On ne licencie pas massivement, mais presque personne n'est embauché. Le PIB n'a progressé que de 0,5 % en rythme annualisé au quatrième trimestre 2025, et la probabilité de récession au cours des 12 prochains mois est désormais estimée à 45 % selon la dernière enquête du Wall Street Journal auprès des prévisionnistes, soit le double de ce qu'elle était en janvier.
Il convient d'être honnête sur ce que nous ne savons pas encore.
Le second mandat de Trump a 15 mois. Les économies mettent du temps à réagir aux politiques, et la guerre en Iran a introduit un choc exogène réel qui fausse la lecture à court terme.
Porter un jugement sur n'importe quelle présidence si tôt comporte de réelles limites, et les conséquences complètes tant du régime tarifaire que de la politique budgétaire mettront des années à apparaître pleinement dans les données.
Comment se sentent les Américains ?
Le indice de confiance des consommateurs de l'University of Michigan est tombé à 47,6 en avril 2026, le niveau le plus bas dans les 74 ans d'existence de l'enquête, dépassant le précédent record établi pendant la crise inflationniste de Biden en juin 2022.
Trois des plus faibles lectures jamais enregistrées se sont produites au cours des neuf derniers mois du second mandat de Trump.

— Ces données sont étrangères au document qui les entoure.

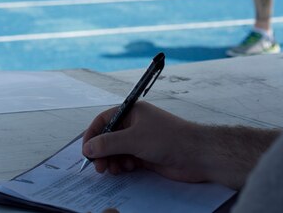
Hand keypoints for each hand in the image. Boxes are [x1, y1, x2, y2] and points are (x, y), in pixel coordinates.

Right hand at [81, 102, 210, 183]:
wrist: (196, 155)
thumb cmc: (168, 139)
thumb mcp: (134, 140)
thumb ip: (108, 144)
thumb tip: (88, 148)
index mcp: (132, 112)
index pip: (104, 120)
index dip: (93, 135)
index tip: (86, 151)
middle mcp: (135, 125)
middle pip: (109, 138)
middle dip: (102, 152)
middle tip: (98, 167)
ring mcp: (141, 140)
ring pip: (117, 151)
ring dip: (112, 161)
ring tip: (114, 170)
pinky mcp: (146, 155)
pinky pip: (126, 160)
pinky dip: (123, 166)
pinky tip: (127, 169)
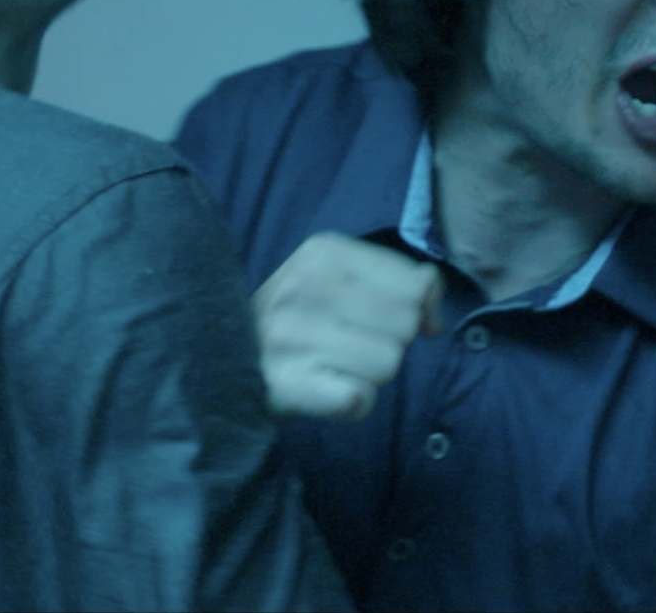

Un sondage de CBS News de la même période montrait que 63 % des Américains jugeaient l'économie « mauvaise » et que 65 % désapprouvaient la gestion qu'en faisait Trump, malgré un chômage à 4,3 % et une croissance du PIB toujours positive.
En janvier 2026, 53 % des électeurs pensaient déjà que l'économie était pire sous Trump que sous Biden, un renversement de neuf points par rapport au début de son mandat.
La leçon politique est celle que les deux partis ont désormais apprise à leurs dépens.
Biden a livré une économie globalement solide et a été puni parce que l'expérience de l'inflation a paru catastrophique, indépendamment de ce que révélaient les données salariales.
Trump a promis de redresser l'économie et l'a héritée à son point le plus fort, mais il fait aujourd'hui face au même mur de désillusion publique, bâti cette fois d'un gel des embauches, d'une inflation persistante, d'une incertitude liée aux tarifs, et d'un choc énergétique.
La confiance des consommateurs n'est pas un indicateur retardé. Elle façonne les dépenses, les décisions d'embauche et l'investissement bien avant que les dommages n'apparaissent dans les chiffres trimestriels du PIB.
Lorsque les Américains ont une aussi mauvaise opinion d'une économie où le chômage est encore proche de 4 %, il faut en prendre note sérieusement, car historiquement cet écart entre le sentiment et les données ne se referme pas en faveur du sentiment.